As Android Devs, many times we face the need to force an update of the app we’ve published into the Google Play Store.

Either because we want to lower the costs of maintenance of older versions, or because we decided to make changes in the app database, or any other reason, it is important to make sure that every user in our app has the latest version.

In Android, auto-updates are activated by default, but they may not get installed at the time they’re available, and in some cases this feature may have been deactivated manually by the user.

How to…?

Because of all that, here are 3 ways to verify the app version the user has installed on their device and, in case there is a new version available, invite them to proceed with the update.

Communication with back-end

If we manage our own back-end, we can have a table in the database with the current version of the app published in the Play Store, and create an endpoint which returns that value.
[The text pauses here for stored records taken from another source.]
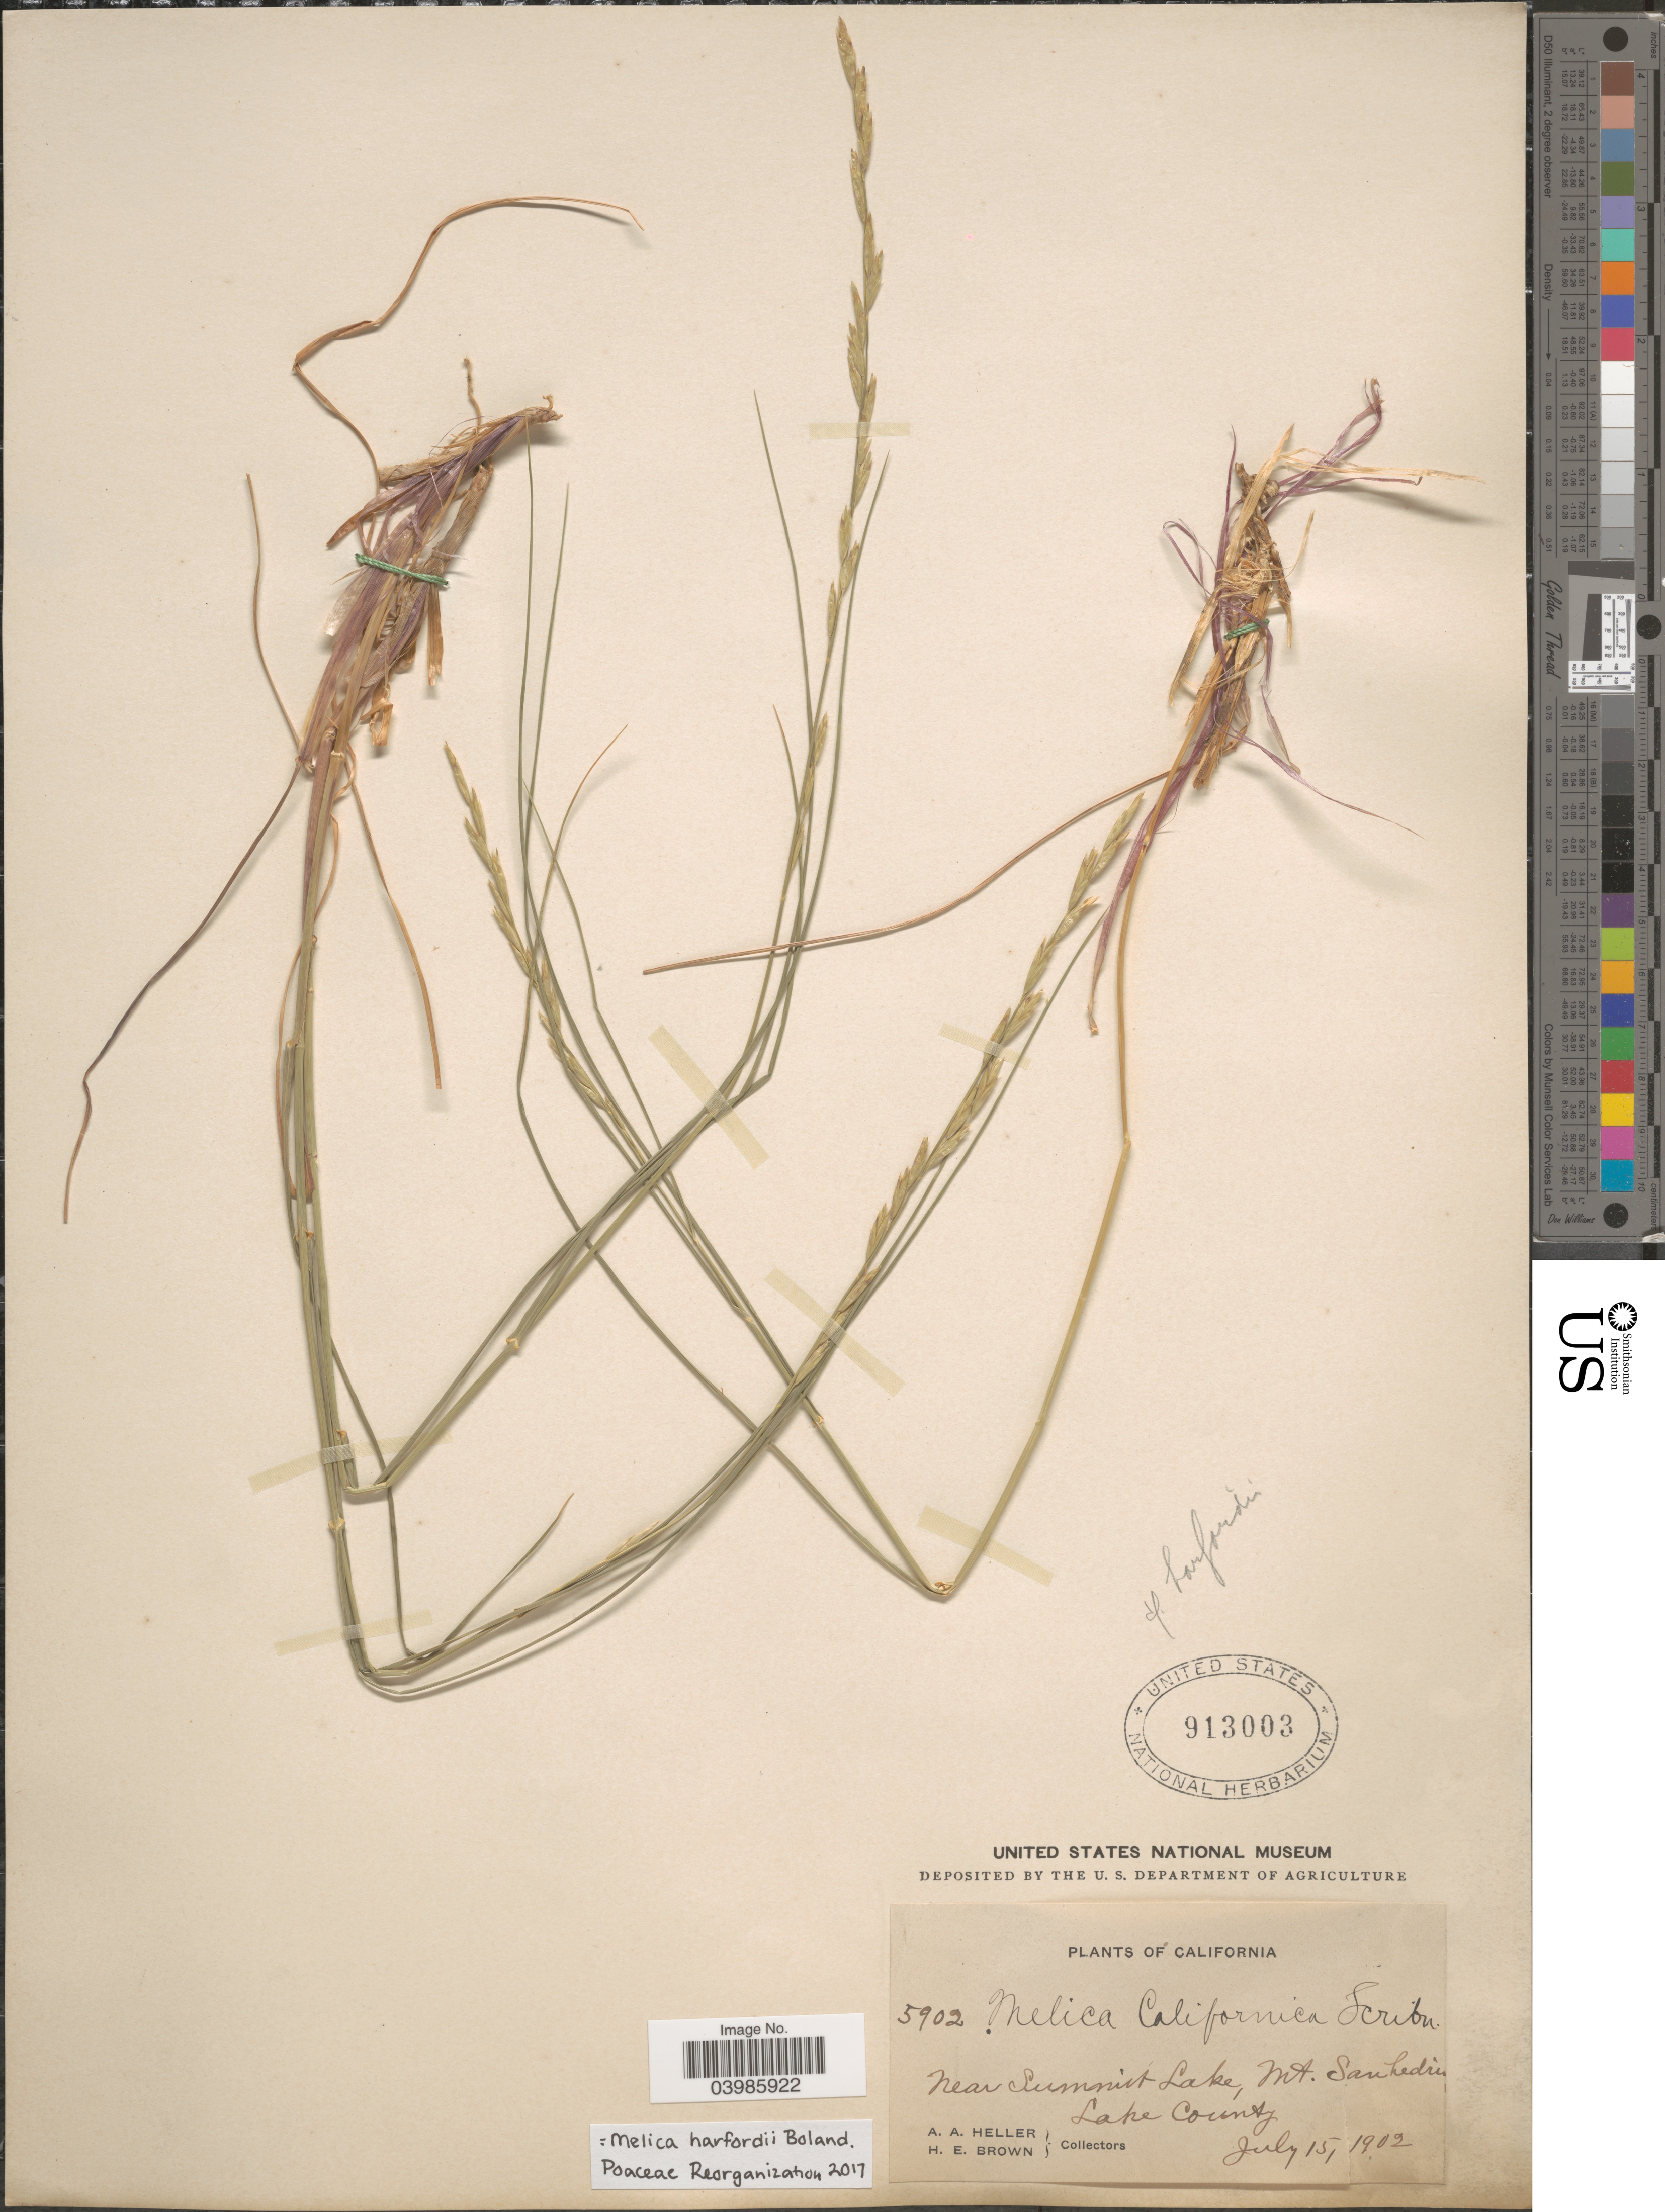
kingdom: Plantae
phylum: Tracheophyta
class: Liliopsida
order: Poales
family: Poaceae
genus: Melica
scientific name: Melica harfordii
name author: Bol.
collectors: A. A. Heller & H. E. Brown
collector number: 5902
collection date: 1902-07-15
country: United States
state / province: California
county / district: Lake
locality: Near Summit Lake, Mt. Sanhedrin. Lake County.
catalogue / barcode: US 913003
That way, if we store the current app version on a constant in the code, we can make the proper request to that endpoint in any part of the normal flow of the app we may need (for example, before performing the login), and make the comparison. If the version returned from BE is newer than the one we have in the code, we can stop the flow and invite the user to update the app with a custom dialog.

Firebase Remote Config

The previous approach can be used even if we don’t have a proper back-end which returns the value from a table in a database. In the Firebase Remote Config platform, different parameters can be defined with a value to be requested later in our app. Then we proceed in the same way we would do it if the parameter was returned from an endpoint in the back-end.


In-App Updates

Google offers - of course - a native solution through the implementation of the Play Core library. It provides different features, such as defining the priority of the update, suggesting and forcing the users to download the latest version, and a callback method to be executed once the update is finished.


As we now have seen, there are different options between which we, as developers, can choose to force the update of the users’ app. Even if we don’t consider it necessary initially, it is highly recommended to implement one of these approaches since the first version of the app becomes productive, to be able to face any further problem that we may encounter.